10. Il résulte de ce qui précède, sans qu’il soit besoin d’examiner les autres moyens de la requête, que M. A est fondé à demander l’annulation de la décision du 11 avril 2022 portant refus de reconnaissance du caractère professionnel de l’arrêt du 26 janvier 2021.
Sur les conclusions aux fins d’injonction :
11. Aux termes de l’article L. 911-1 du code de justice administrative : « Lorsque sa décision implique nécessairement qu’une personne morale de droit public ou un organisme de droit privé chargé de la gestion d’un service public prenne une mesure d’exécution dans un sens déterminé, la juridiction, saisie de conclusions en ce sens, prescrit, par la même décision, cette mesure assortie, le cas échéant, d’un délai d’exécution ».
12. L’exécution du présent jugement, qui annule la décision du 11 avril 2022 du préfet de la zone de défense et de sécurité sud ayant refusé de reconnaitre l’imputabilité au service de la maladie de M. A déclarée le 26 janvier 2021 implique nécessairement, eu égard à ses motifs, que l’administration reconnaisse comme imputable au service la pathologie développée par le requérant à compter du 26 janvier 2021, avec toutes les conséquences juridiques qui en découlent. Par suite, il y a lieu d’enjoindre à l’administration de procéder à cette reconnaissance et à la reconstitution de ses droits et de sa rémunération rétroactivement dans le délai de trois mois à compter de la notification du présent jugement.

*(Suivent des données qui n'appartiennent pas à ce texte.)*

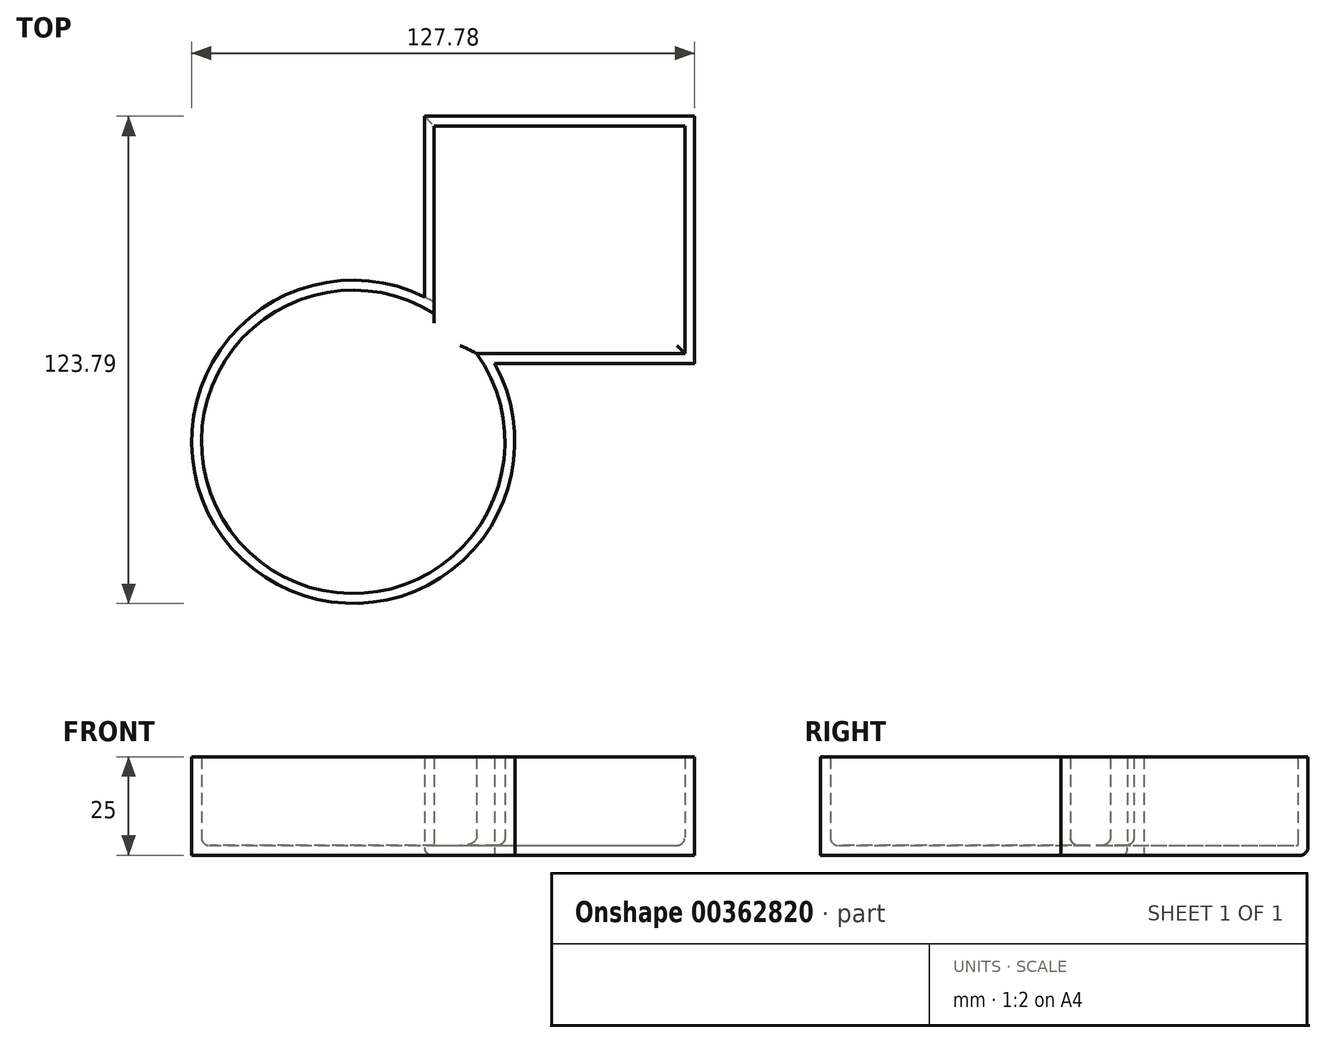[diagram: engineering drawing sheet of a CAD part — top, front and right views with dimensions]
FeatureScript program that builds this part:
annotation { "Feature Type Name" : "Feature", "Feature Type Description" : "" }
export const myFeature = defineFeature(function(context is Context, id is Id, definition is map)
    precondition{}
    {
        {
            var Q0;
            Q0=qCreatedBy(makeId("Top.planeOp"),FACE);
            var sketch = newSketch(context, id + "F0", { "sketchPlane" : qUnion([Q0])});
            skLineSegment(sketch, "E0.bottom", {"start": v(-19.8, -29.27) * mm, "end": v(31.05, -29.27) * mm});
            skLineSegment(sketch, "E0.top", {"start": v(-37.59, 33.52) * mm, "end": v(31.05, 33.52) * mm});
            skLineSegment(sketch, "E0.left", {"start": v(-37.59, -12.37) * mm, "end": v(-37.59, 33.52) * mm});
            skLineSegment(sketch, "E0.right", {"start": v(31.05, -29.27) * mm, "end": v(31.05, 33.52) * mm});
            skArc(sketch, "E1", {"start": v(-37.59, -12.37) * mm, "mid": v(-83.95, -78.98) * mm, "end": v(-19.8, -29.27) * mm});
            skLineSegment(sketch, "E2.0", {"start": v(2.3, -46.27) * mm, "end": v(48.05, -46.27) * mm});
            skArc(sketch, "E2.1", {"start": v(-54.59, 8.82) * mm, "mid": v(-96.06, -90.92) * mm, "end": v(2.3, -46.27) * mm});
            skLineSegment(sketch, "E2.2", {"start": v(48.05, -46.27) * mm, "end": v(48.05, 50.52) * mm});
            skLineSegment(sketch, "E2.3", {"start": v(-54.59, 50.52) * mm, "end": v(48.05, 50.52) * mm});
            skLineSegment(sketch, "E2.4", {"start": v(-54.59, 8.82) * mm, "end": v(-54.59, 50.52) * mm});
            skSolve(sketch);
        }
        {
            var Q0;
            Q0=makeQuery(id+"F0.imprint","IMPRINT",FACE,{"disambiguationData":[TD([[makeQuery(id+"F0.imprint","IMPRINT",EDGE,{"derivedFrom":sQuery(id+"F0.wireOp",EDGE,"E0.bottom")}),1.0]])]});
            extrude(context, id + "F1", {"entities" : qUnion([Q0]), "depth" : 25 * mm});
        }
        {
            var Q0;
            Q0=makeQuery(id+"F1.opExtrude","CAP_FACE",FACE,{"disambiguationData":[OSD([sQuery(id+"F0.wireOp",EDGE,"E0.bottom"),sQuery(id+"F0.wireOp",EDGE,"E0.top"),sQuery(id+"F0.wireOp",EDGE,"E0.left"),sQuery(id+"F0.wireOp",EDGE,"E0.right"),sQuery(id+"F0.wireOp",EDGE,"E1")])],"isStart":false});
            shell(context, id + "F2", {"entities" : qUnion([Q0]), "thickness" : 2.5 * mm});
        }
        {
            var Q0;
            {var subQ0=sQuery(id+"F0.wireOp",EDGE,"E1");Q0=makeQuery(id+"F2.opShell","OFFSET_EDGE",EDGE,{"disambiguationData":[OSD([subQ0]),TDD([makeQuery(id+"F1.opExtrude","CAP_EDGE",EDGE,{"disambiguationData":[OSD([subQ0])],"isStart":true})])]});}
            var Q1;
            Q1=makeQuery(id+"F1.opExtrude","CAP_EDGE",EDGE,{"disambiguationData":[OSD([sQuery(id+"F0.wireOp",EDGE,"E0.left")])],"isStart":true});
            var Q2;
            Q2=makeQuery(id+"F1.opExtrude","CAP_EDGE",EDGE,{"disambiguationData":[OSD([sQuery(id+"F0.wireOp",EDGE,"E0.top")])],"isStart":true});
            var Q3;
            {var subQ0=sQuery(id+"F0.wireOp",EDGE,"E0.right");Q3=makeQuery(id+"F2.opShell","OFFSET_EDGE",EDGE,{"disambiguationData":[OSD([subQ0]),TDD([makeQuery(id+"F1.opExtrude","CAP_EDGE",EDGE,{"disambiguationData":[OSD([subQ0])],"isStart":true})])]});}
            var Q4;
            {var subQ0=sQuery(id+"F0.wireOp",EDGE,"E0.bottom");Q4=makeQuery(id+"F2.opShell","OFFSET_EDGE",EDGE,{"disambiguationData":[OSD([subQ0]),TDD([makeQuery(id+"F1.opExtrude","CAP_EDGE",EDGE,{"disambiguationData":[OSD([subQ0])],"isStart":true})])]});}
            fillet(context, id + "F3", {"entities" : qUnion([Q0, Q1, Q2, Q3, Q4]), "radius" : 2 * mm, "tangentPropagation" : true, "allowEdgeOverflow" : false});
        }
    });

Sur les frais liés au litige :
13. Il y a lieu, dans les circonstances de l’espèce, de mettre à la charge de l’Etat la somme de 1 500 euros à verser à M. A au titre des dispositions de l’article L. 761-1 du code de justice administrative.
D E C I D E :
Article 1er : La décision du 11 avril 2022 est annulée.

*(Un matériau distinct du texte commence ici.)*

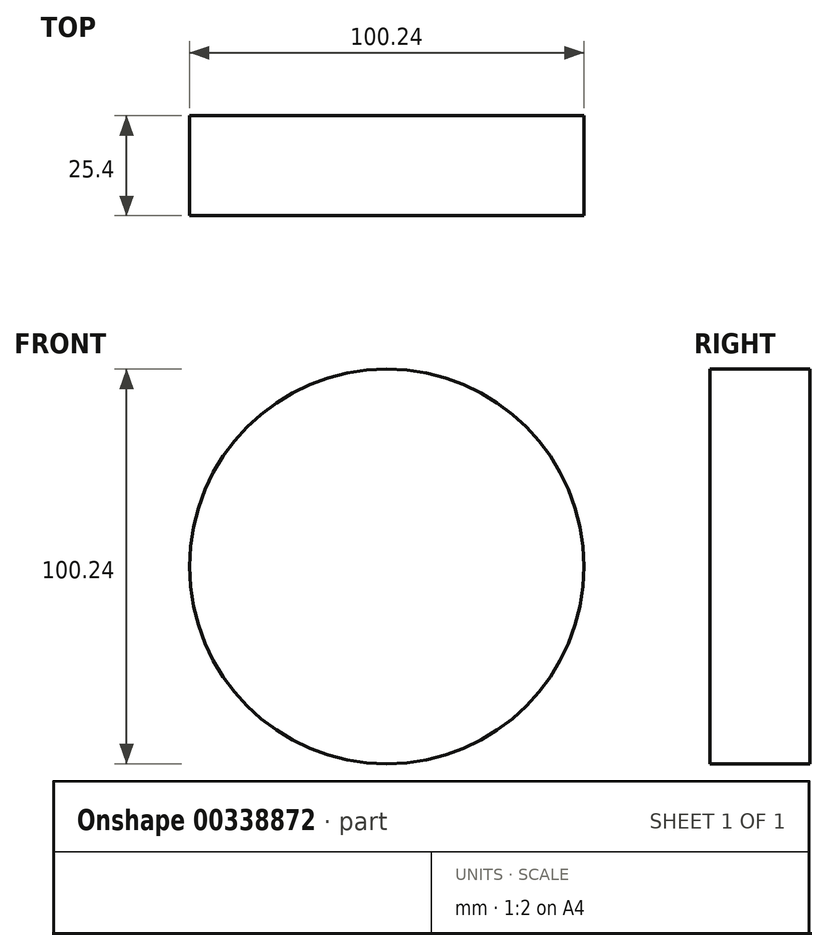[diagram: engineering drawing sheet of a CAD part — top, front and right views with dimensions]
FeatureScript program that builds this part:
annotation { "Feature Type Name" : "Feature", "Feature Type Description" : "" }
export const myFeature = defineFeature(function(context is Context, id is Id, definition is map)
    precondition{}
    {
        {
            var Q0;
            Q0=qCreatedBy(makeId("Front.planeOp"),FACE);
            var sketch = newSketch(context, id + "F0", { "sketchPlane" : qUnion([Q0])});
            skCircle(sketch, "E0", {"center": v(0, 0) * mm, "radius": 50.12 * mm});
            skSolve(sketch);
        }
        {
            var Q0;
            Q0=makeQuery(id+"F0.imprint","IMPRINT",FACE,{"disambiguationData":[TD([[makeQuery(id+"F0.imprint","IMPRINT",EDGE,{"derivedFrom":sQuery(id+"F0.wireOp",EDGE,"E0")}),1.0]])]});
            extrude(context, id + "F1", {"entities" : qUnion([Q0]), "depth" : 25.4 * mm});
        }
    });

Article 2 : Il est enjoint au préfet de la zone de défense et de sécurité sud de placer M. A en congé pour invalidité temporaire imputable au service à compter du 26 janvier 2021 jusqu’à la date de consolidation médicalement constatée et de procéder à la reconstitution de ses droits et de sa rémunération rétroactivement.
Article 3 : Le surplus des conclusions de la requête est rejeté.
Article 4 : L’Etat versera à M. A la somme de 1 500 euros au titre de l’article L. 761-1 du code de justice administrative.
Article 5 : Le présent jugement sera notifié à M. C A et au ministre de l’intérieur.
Copie en sera adressée au Préfet de la zone de défense et sécurité sud.
Délibéré après l’audience du 20 novembre 2024, à laquelle siégeaient :
Mme Madelaigue, présidente,
Mme Foulon, conseillère,
M. Buisson, conseiller.
Rendu public par mise à disposition au greffe le 11 décembre 2024.
La rapporteure,
Céline Foulon
La présidente,
Florence Madelaigue
La greffière,
Perrine Santerre
La République mande et ordonne au ministre de l’intérieur en ce qui le concerne ou à tous commissaires de justice à ce requis en ce qui concerne les voies de droit commun contre les parties privées, de pourvoir à l’exécution de la présente décision.